WRITTEN EXERCISE 1:
According to the passage on pencil sketches, how many hours of work went into the pencil portrait that includes every wrinkle and liver spot?
WRITTEN EXERCISE 2:
Write out the part of the passage on pencil sketches starting at "Attention to detail" and ending at "1826 and 1885.".

READING PASSAGE:
^^^^^^^^

A sketch, by definition, is rapidly executed. It’s a quick way of recording an idea or a small study which serves as practice or research for a final piece. Pencils are cheap, readily available and take no time to dry, so you can see why they’re perfect for sketching. What’s more, if you make a mistake, you can simply whip out your eraser.
Most of the drawings below are sketches in the true sense of the word. Others have clearly taken a while to produce, but are so staggeringly impressive that they simply had to be included here. Hopefully you’ll feel inspired by the images below to do a sketch of your own – all you need is a pencil and paper, so give it a go!
Father and child are lovingly represented here. The expression of a proud new father has been captured perfectly.
30 hours of work went into this pencil portrait and it’s really paid off. Every wrinkle and liver spot has been painstakingly included.
Attention to detail is second to none in this extremely precise drawing of a German building in Wernberg, produced in 1850.
When it comes to this portrait, it’s all in the eyes of the young genius who is recognised today to be one of the most talented composers of all time.
This terrific portrait is not new – it’s almost a quarter of a century old. The shadowing in the subject’s clothing is superb, as is the faint suggestion of cigarette smoke.
Neither the name of the artist nor the subject of this portrait is particularly easy to pronounce. What is clear for all to see, however, is the real quality of this drawing, most likely produced in Copenhagen of the 1850s.
I really love this sketch, which depicts at least 22 different female faces. August Corrodi, the artist, was a male poet and painter who lived in Zurich between 1826 and 1885.
OK, so it’s not just a pencil drawing, but all the lines were drawn in pencil, by hand. Colours were added afterwards with Photoshop. The image has a certain quality that’s really endearing.

^^^^^^^^

Data entries:
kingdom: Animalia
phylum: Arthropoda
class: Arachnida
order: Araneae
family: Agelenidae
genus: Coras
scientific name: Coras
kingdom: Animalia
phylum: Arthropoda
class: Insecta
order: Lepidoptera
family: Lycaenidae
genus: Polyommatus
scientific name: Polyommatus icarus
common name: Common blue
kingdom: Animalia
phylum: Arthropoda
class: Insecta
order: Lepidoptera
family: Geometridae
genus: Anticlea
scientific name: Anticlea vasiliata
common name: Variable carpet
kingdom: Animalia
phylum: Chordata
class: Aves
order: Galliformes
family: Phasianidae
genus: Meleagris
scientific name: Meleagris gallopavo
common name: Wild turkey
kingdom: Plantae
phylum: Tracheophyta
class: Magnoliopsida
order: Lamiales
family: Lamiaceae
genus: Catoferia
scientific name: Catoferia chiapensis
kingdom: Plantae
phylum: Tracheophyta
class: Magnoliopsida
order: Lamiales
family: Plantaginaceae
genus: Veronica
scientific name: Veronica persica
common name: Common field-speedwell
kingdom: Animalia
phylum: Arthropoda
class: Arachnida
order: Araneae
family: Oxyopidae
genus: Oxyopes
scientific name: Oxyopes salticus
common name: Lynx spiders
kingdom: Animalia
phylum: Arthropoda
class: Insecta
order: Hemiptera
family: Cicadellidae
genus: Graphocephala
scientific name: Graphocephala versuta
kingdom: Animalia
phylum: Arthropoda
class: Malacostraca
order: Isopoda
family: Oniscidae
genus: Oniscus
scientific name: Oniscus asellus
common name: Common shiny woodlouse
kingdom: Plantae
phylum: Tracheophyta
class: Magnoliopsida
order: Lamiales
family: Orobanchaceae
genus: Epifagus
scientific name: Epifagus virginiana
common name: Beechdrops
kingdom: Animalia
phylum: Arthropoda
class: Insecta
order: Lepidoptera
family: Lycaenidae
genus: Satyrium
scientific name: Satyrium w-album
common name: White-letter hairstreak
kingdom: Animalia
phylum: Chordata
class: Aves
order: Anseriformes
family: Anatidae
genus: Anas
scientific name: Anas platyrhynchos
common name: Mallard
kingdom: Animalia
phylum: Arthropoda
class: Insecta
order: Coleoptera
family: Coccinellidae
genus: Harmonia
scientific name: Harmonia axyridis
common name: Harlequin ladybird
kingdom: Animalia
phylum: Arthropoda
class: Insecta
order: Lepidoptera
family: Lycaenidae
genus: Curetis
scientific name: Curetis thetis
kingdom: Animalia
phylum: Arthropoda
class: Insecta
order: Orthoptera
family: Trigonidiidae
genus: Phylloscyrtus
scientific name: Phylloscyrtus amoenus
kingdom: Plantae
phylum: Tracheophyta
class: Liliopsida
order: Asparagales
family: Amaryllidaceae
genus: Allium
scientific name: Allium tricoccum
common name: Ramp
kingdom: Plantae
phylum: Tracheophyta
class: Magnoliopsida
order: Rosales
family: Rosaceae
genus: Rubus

^^^^^^^^

WORKED ANSWER 1:
30 hours.

WORKED ANSWER 2:
Attention to detail is second to none in this extremely precise drawing of a German building in Wernberg, produced in 1850.
When it comes to this portrait, it’s all in the eyes of the young genius who is recognised today to be one of the most talented composers of all time.
This terrific portrait is not new – it’s almost a quarter of a century old. The shadowing in the subject’s clothing is superb, as is the faint suggestion of cigarette smoke.
Neither the name of the artist nor the subject of this portrait is particularly easy to pronounce. What is clear for all to see, however, is the real quality of this drawing, most likely produced in Copenhagen of the 1850s.
I really love this sketch, which depicts at least 22 different female faces. August Corrodi, the artist, was a male poet and painter who lived in Zurich between 1826 and 1885.